Today I come clean.
I finally accept that The World and My (so-called)
Life will forever undergo change. I also
accept that I’m stuck smack dab in the middle of that universal cement mixer
and there’s not one thing I can do about it.
Good and bad, revolution happens.
Oh, I can observe, analyze, compute, project, plan, set objectives and
goals, all wonderful gyrations that I can go through to convince myself I’m on staying
on top of things. But those changes just
keep on coming and they’re going to keep on coming and keep me forever
high-stepping through the morass. The
best I can really do is get better boots!
The way I now see it, I may not ever become
that “Phil” I thought I always would be someday when I grow up. Heck, I’m on the downhill side of my mid-fifties,
which should mean I’m already grown-up, but I’ve had to continue to grow and I
don’t mean just horizontally. The
problem is I thought I had it all figured out many, many years ago, forty-one
years ago in fact, at the ripe old age of fifteen. But, needing to address constant variations
of being, I’ve had to go back to the Drawing Board of My Life again and again. Transformation ad nauseum!

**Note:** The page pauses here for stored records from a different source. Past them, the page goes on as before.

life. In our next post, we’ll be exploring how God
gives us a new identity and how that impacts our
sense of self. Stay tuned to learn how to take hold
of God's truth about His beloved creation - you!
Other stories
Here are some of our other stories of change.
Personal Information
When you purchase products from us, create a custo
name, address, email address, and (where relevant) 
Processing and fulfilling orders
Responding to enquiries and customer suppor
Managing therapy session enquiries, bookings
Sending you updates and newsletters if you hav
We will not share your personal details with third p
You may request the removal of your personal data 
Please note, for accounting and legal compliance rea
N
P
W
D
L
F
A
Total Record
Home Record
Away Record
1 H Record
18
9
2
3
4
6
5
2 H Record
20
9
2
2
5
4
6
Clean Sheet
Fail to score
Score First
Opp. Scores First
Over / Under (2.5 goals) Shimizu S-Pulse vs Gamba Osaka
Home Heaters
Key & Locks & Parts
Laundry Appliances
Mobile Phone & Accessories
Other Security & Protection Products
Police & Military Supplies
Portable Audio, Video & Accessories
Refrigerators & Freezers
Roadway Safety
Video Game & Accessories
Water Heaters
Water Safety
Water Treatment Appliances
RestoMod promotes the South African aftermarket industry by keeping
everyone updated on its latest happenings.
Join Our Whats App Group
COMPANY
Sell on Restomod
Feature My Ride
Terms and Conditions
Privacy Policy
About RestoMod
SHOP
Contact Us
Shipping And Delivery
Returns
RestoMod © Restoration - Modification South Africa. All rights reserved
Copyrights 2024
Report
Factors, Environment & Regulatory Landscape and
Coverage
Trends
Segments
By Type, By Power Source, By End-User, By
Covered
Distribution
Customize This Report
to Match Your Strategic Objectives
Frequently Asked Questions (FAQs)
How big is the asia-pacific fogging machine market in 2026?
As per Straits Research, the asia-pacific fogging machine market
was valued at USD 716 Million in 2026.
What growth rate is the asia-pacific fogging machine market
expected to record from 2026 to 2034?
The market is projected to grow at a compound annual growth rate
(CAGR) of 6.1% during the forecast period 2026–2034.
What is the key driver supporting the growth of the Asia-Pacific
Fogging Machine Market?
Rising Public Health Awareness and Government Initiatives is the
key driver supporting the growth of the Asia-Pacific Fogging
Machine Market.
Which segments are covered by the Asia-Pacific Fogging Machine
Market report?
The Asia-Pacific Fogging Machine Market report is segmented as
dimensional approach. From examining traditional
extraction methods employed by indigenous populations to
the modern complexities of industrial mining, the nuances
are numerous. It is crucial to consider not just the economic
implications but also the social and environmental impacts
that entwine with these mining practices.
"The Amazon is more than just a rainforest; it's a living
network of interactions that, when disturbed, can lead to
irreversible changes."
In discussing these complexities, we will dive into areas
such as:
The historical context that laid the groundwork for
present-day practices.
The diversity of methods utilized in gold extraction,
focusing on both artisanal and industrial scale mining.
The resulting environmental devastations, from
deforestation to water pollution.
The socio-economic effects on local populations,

Things that were so important twenty or
thirty years ago have become absolutely meaningless as I’ve hit my forties and
fifties. And, vice-versa, things so insignificant
when I was much younger have grown exceedingly crucial now that I’m staring at sixty. Throw in kids, education, mortgages,
tuitions, jobs, family, entertainment, technology, savings, retirement plans, my
city my state my country, global warming, recycling rules, let alone the Fate
of the World - I could go on and on and on and on. And I have to; go on and on, I mean. But for some reason, these new points of focus
want to invade my thoughts in the middle of the night, right around 3:17 a.m.,
the wee hours, slapping me around, prodding me to solve the issues, create some
plans, provide some answers, shouting, “Hey, wake up and deal with us!” when all
I want to do is fall back asleep.
I read in Sports Illustrated that Erik
Spoelstra, the forty-two year old head coach of the Miami Heat, gathered the
reigning and remaining championship team before the first day of training camp after
losing The King, Superstar Lebron James, in the offseason. He addressed the players. “How many times have you reinvented yourself
to become somebody new, somebody better?
But in order to do that you have to be uncomfortable. You can’t stay who you are….Things change and
you have to be able to adapt.”
So to me, that’s the new KEY idea I’ve
learned: those changes to the World and to My Life are going to continue and
they’re going to continue FOREVER.
Really. Forever. And I will feel uncomfortable but I have to
keep up. I can pretend I don’t need to,
tell myself I won’t, play it cool, act as if I’ve already got everything all figured
out. But that would just be
bull-hockey. Sort of like being on a
moving treadmill – you can stand still if you want, but you’ll get whisked
along anyway and eventually you’ll get dumped off the edge and maybe even get
injured. And you can’t look too cool
getting dumped off a treadmill.
It’s cliché, I know, but what I’ve learned
over and over, time and time again, through examples from friends and
strangers, through music, through books, through movies, through Facebook for
God’s sake, through LIFE: I have got to
focus on the Good Stuff. The Good Stuff brings really good energy,
happiness. That’s easy to deal with, fun
and fulfilling. And much of the Good
Stuff is earned through hard work and I shouldn’t discount that. The Bad is where I get beat up. Worry comes and worry goes, stress grows and
stress goes. But I must dig, sometimes
dig deep, and I will always find something there to rejoice about, find joy, to
fill me with wonder.
How fitting that this Thursday is
Thanksgiving Day, time to count our blessings, time to give thanks. That should be all the time, every day. If things change, that is.